(Beginning of DATA TO EXAMINE)

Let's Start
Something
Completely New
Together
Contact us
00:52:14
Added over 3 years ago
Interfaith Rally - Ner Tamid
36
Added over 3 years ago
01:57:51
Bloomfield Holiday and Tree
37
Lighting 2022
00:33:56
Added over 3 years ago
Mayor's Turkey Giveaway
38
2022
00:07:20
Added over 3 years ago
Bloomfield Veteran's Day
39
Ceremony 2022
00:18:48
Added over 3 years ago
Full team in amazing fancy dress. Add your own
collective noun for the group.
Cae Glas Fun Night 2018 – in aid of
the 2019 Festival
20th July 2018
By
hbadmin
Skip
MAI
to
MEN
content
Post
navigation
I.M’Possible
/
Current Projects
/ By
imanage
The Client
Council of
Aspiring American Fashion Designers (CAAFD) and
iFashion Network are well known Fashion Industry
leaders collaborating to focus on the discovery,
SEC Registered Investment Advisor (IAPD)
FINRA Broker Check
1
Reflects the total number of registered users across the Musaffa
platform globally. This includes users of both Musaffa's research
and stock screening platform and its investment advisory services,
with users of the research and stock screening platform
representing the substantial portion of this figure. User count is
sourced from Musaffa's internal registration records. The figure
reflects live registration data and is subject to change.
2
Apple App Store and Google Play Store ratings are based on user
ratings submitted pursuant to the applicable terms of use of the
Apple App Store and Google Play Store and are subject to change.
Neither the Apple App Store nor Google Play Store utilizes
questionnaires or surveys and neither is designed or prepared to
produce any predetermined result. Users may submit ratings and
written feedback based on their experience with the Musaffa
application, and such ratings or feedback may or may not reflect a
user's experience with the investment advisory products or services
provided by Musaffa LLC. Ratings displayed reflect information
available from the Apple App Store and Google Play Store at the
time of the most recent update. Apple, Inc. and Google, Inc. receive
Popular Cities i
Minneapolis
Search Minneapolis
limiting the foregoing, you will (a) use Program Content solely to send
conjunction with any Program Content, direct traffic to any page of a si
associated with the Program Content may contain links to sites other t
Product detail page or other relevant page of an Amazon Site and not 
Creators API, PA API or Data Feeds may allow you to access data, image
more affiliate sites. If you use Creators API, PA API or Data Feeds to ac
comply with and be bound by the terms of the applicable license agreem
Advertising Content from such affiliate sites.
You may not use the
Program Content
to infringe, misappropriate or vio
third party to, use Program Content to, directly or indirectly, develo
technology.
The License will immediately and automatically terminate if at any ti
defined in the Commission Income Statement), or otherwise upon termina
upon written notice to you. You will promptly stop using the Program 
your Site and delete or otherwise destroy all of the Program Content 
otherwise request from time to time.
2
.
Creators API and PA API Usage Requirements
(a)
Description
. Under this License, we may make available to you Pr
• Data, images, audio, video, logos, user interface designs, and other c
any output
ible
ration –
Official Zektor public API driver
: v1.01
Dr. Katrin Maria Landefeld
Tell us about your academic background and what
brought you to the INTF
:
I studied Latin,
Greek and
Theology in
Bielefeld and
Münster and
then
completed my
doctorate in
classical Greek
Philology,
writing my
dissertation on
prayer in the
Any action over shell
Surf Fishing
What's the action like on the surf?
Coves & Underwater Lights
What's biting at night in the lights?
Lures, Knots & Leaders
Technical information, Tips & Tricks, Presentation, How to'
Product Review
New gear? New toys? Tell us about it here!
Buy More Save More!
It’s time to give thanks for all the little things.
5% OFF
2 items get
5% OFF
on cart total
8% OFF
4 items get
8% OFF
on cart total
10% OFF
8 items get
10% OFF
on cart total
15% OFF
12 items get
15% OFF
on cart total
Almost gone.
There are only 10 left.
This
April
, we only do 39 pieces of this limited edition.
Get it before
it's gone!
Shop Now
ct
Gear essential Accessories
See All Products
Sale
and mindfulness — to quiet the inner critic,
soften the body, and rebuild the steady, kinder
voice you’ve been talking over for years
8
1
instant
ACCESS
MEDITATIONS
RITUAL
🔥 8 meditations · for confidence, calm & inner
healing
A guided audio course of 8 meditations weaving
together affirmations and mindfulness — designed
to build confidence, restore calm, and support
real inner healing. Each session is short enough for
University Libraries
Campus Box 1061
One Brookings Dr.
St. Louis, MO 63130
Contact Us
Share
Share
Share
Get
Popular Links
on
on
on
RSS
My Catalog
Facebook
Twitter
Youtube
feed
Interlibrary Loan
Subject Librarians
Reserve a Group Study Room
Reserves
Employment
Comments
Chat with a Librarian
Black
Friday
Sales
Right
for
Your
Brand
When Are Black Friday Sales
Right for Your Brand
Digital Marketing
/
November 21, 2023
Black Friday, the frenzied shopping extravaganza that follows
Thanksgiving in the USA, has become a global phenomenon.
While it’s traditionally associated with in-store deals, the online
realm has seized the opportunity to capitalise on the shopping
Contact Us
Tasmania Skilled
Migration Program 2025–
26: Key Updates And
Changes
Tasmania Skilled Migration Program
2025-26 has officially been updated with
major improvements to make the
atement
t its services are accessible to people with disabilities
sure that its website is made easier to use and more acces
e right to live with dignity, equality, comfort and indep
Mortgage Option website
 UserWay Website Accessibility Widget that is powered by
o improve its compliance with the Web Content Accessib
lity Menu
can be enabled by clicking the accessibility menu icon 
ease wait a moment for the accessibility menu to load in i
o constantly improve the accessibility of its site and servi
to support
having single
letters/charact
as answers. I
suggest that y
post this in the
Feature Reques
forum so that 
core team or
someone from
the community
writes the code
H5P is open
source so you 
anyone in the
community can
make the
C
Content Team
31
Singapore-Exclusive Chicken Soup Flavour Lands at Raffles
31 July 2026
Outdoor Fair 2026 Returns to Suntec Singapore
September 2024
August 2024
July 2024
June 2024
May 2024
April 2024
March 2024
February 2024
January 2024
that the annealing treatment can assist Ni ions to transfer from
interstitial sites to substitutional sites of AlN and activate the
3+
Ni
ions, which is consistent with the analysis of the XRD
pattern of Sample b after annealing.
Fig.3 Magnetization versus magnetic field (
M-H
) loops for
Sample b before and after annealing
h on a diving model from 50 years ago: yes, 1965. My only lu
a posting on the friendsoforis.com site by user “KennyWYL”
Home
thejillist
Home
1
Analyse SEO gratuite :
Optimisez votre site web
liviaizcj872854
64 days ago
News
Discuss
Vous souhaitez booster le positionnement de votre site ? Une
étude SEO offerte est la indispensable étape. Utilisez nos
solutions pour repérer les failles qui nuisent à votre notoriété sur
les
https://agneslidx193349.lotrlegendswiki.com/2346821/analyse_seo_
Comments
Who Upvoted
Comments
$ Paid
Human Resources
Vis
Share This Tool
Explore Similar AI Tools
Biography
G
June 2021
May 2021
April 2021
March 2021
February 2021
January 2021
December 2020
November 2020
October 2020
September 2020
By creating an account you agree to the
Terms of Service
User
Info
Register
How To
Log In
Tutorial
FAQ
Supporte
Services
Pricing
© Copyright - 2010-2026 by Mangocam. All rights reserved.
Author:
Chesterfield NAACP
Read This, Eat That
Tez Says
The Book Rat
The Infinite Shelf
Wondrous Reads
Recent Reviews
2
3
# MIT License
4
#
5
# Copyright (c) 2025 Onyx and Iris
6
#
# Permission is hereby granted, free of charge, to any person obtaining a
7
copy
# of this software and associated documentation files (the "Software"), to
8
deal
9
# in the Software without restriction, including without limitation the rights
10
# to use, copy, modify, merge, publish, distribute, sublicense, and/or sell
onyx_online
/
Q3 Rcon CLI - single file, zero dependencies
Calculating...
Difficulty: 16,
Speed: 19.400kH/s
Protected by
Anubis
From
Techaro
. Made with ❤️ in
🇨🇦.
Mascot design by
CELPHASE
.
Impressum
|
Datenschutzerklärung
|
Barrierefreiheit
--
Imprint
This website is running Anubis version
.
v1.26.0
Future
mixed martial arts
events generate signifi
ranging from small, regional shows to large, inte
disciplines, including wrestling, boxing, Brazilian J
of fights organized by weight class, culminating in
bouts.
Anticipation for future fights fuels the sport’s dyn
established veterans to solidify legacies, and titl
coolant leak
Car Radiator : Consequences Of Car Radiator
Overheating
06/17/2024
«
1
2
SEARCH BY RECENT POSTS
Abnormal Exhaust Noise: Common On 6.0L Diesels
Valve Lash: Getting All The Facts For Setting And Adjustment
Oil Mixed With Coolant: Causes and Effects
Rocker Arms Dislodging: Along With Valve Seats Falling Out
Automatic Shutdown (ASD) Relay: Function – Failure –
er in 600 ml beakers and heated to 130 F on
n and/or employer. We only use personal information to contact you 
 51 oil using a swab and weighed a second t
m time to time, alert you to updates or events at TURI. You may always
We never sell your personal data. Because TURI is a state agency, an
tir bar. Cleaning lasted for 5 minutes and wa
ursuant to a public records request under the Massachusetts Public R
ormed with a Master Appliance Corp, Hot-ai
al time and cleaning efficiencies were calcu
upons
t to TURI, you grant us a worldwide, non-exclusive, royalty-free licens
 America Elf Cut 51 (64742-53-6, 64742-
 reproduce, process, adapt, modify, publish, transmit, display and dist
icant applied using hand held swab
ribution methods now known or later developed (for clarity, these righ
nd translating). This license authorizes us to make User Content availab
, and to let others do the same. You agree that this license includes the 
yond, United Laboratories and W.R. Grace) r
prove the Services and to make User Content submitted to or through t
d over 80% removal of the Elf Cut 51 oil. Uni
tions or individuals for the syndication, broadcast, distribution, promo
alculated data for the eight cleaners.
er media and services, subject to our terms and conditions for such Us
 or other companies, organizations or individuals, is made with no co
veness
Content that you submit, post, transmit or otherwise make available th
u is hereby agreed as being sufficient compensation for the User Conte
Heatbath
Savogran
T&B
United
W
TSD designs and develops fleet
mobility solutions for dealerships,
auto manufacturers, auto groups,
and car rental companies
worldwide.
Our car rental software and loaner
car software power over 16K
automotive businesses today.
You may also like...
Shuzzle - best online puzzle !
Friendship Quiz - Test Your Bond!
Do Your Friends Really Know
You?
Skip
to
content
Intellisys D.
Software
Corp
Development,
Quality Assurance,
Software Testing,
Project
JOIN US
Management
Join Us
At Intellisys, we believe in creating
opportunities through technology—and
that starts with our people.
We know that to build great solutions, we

(End of DATA TO EXAMINE)

● EXERCISE BRIEF:
Once you have identified the lines above that contain "like", copy each of them.

● TASK SOLUTION:
What's the action like on the surf?
You may also like...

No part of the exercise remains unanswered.